Consider specific versus general, and look at it as an order of operations thing. If the Thief is more specific, then the centaur increases it from 1 to 4, and then the thief nulls it. If the centaur is more specific, then the thief nulls it, and the centaur... well, the centaur's feature says "instead of", and by the time you get there, there is no "1 extra foot" for the "4 extra feet" to replace. As such, it falls off again, and you wind up with the same answer.

That having been said, there are two things to consider. The first is that this is a somewhat implausible type to begin with. Centaurs don't get any dex bonus (which the thief needs), they do get a str bonus (which the thief can't really use), and they have nothing in particular that makes them all that good at being rogues (carrying capacity?). Those few centaurs that do want to be rogues would probably want to be Scouts, rather than thieves. The only way one of these is showing up in campaign is if the DM puts it there deliberately as an NPC or a player decides to do it because they want to be wacky.

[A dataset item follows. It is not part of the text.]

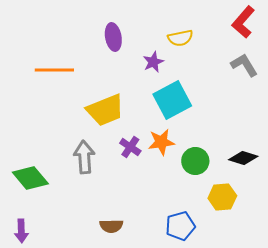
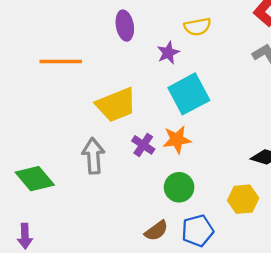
green circle: (195, 161) -> (179, 187), moved
brown semicircle: (111, 226) -> (156, 231), moved, turned -35

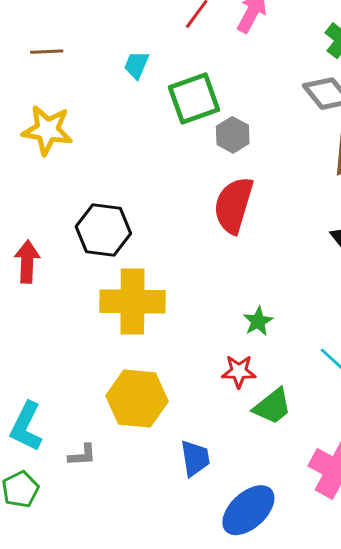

As such, this is not a "limits of optimization" question. A centaur thief-rogue is already significantly nonoptimal. This is a "how silly do you want your gameworld to be" question. If your wacky, wacky player wants to run a centaur who can climb walls faster even than other thieves, do you want that in your gameworld? There's a sliding scale of serious vs silly-but-awesome and the real answer to the question (in the cases where it'll actually be asked) should be based more on that than on a legalistic reading of two rules that pretty clearly weren't intended to meaningfully interact.